Saturday, May 18, 2013

The needs of rural people
By Editor
Tue 14 May 2013, 14:00 CAT

Professor Nkandu Luo, the Minister of Chiefs and Traditional Affairs, says there is need for civil servants to understand the needs of rural people.

We are certain that this is a matter that should concern all our leaders, all our public officers and all our people. It is a fact that our rural people have been left far behind. Forty-nine years after independence, most of our rural people have not seen electricity, have not seen a tarred road. They have no access to the services required in an organised society.

We also know that those who are deprived will inevitably act to demand a better life. The gnawing pain of persistent poverty and deprivation will, in the end, result in instability.

The simple point we are trying to make is that the dire poverty of our rural citizens is not an affliction which impacts only on those who are deprived, who are neglected simply because they live in the rural areas. It reverberates across our whole country and inevitably impacts negatively on the whole nation, including on those who live in conditions of comfort and plenty in the urban areas.

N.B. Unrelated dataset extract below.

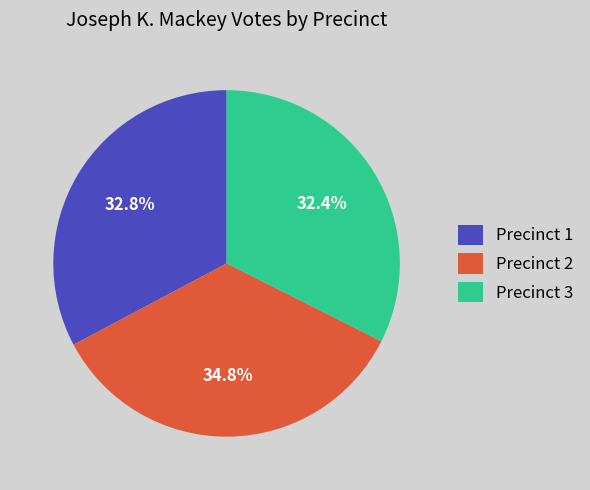

To the nearest percent, what is the difference between the largest and smallest slice percentages?

2%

The inescapable conclusion from all this must surely be that our interdependence demands that we all combine to launch a national offensive for the development of our rural areas.

We are aware of, and respect the initiatives that have been undertaken in the past to address the problem of rural poverty in our country. But we are certain that none of us can assert that there does indeed exist a real and meaningful national offensive for rural development in our country, drawing into one concerted effort government, the private sector, non-governmental organisations and our people themselves.
We should always bear in mind that this country will not be a good place for any of us to live unless it's a good place for all of us to live in.

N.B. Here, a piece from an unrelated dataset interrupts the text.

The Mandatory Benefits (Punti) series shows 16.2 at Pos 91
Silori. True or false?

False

There is a disproportionate allocation of resources in favour of the urban areas. There is more access to clean water, electricity, health and education services in the urban areas than we have in the rural areas.
More money is being spent on maintaining roads in our rich suburbs while the rural areas are being ignored.

We understand that this is where the leaders, the donors and the investors live. And we are not in any way suggesting that the rural areas should have the same type of roads and other services as our urban areas. What we are trying to say is that as far as possible, let's narrow the gap, especially in education, health and other key sectors so that the rural people can also feel human and citizens of this country.

It shouldn't be a punishment to live in a rural area. A rural child should have a good opportunity of qualifying to our country's top universities. Actually, this was the way it was in the 1960s, 1970s and 1980s. In those days, it didn't matter whether you went to Kalabo or Luwingu secondary school - you had an opportunity to make it to the University of Zambia.

Today, very few rural children are making it to our universities and higher colleges simply because the standards of their schools have really gone down. And in some cases, the schools that are being built for them are schools in name only.

They are not schools to take them anywhere. They are receiving second-class education. It's not unusual to hear of a rural school that goes up to grade nine having only four teachers teaching over 800 pupils. How possible is this? What type of education will a child get from such a school?

It is the same when it comes to health services. The rural hospitals or clinics are being manned by unqualified or semi-qualified personnel.
One can actually say they are second-class citizens of this country. We have rural clinics that are attended by more than two thousand patients in a month being serviced by only one clinical officer assisted by two unqualified personnel. And such clinics sometimes also have to attend to at least 25 deliveries per month. How is this possible for one clinical officer? These are facts and not mere fabrications. We have witnessed the situations we are talking about. They exist in our country.

There is need to attend to the needs of our rural people. Not everyone can flee to the city. The services we have in our urban areas should be equitably shared with our rural areas. And rural service should become an important part of the work of all our civil servants and other public workers.

The best of our teachers, the best of our medical personnel should be made to work for some time in our rural areas. This is the only way we can build a nation with pride in itself; a thriving community, rich in economic prosperity and secure in social justice.

We have to find ways of taking away the despair of our rural populations and of giving them hope. We shouldn't make the economic progress that is today taking place in our country benefit just a few. We must work unceasingly to lift our rural areas to a higher destiny. Everyone has to make a contribution and everyone can benefit. We have to do it together.

For our public service workers, service to Zambia means service of the millions who suffer poverty in our rural areas. It means the ending of poverty and ignorance, and disease and inequality of opportunity. And so they have to work hard to give reality to the dreams of our rural people. They have a lot of hard work ahead. There should be no resting for any of them until we make all our rural people what destiny intended them to be.